▸ **REQUIREMENT**
Locate the word "преса" in the data below, then copy every line that holds it.

(Saved data entries)
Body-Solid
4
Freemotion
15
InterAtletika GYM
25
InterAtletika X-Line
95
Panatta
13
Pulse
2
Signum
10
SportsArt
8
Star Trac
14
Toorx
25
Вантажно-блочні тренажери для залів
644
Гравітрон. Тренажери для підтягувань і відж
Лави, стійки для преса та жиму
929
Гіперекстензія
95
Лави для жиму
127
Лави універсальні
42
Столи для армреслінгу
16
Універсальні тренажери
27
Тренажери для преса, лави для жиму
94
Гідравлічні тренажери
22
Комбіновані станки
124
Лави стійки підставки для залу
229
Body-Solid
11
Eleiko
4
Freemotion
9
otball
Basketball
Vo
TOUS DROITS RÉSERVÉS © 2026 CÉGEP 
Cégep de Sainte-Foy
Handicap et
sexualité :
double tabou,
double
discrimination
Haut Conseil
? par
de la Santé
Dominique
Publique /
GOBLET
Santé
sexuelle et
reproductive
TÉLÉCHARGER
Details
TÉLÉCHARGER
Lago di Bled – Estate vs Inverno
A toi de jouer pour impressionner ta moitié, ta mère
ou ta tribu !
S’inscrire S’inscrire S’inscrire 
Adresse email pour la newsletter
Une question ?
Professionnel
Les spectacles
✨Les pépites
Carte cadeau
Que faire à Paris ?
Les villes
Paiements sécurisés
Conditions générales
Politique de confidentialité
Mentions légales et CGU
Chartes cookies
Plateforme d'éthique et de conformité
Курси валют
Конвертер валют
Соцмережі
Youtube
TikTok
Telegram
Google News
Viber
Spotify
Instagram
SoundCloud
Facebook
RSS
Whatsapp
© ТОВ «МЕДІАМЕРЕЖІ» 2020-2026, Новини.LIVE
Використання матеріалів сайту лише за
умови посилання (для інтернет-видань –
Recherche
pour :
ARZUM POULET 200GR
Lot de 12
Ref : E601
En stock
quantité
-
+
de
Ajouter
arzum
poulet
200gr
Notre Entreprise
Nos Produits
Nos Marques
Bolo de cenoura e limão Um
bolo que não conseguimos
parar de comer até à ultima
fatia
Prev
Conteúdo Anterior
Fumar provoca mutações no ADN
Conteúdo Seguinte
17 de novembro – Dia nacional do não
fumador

▸ **TASK RESULT**
Лави, стійки для преса та жиму
Тренажери для преса, лави для жиму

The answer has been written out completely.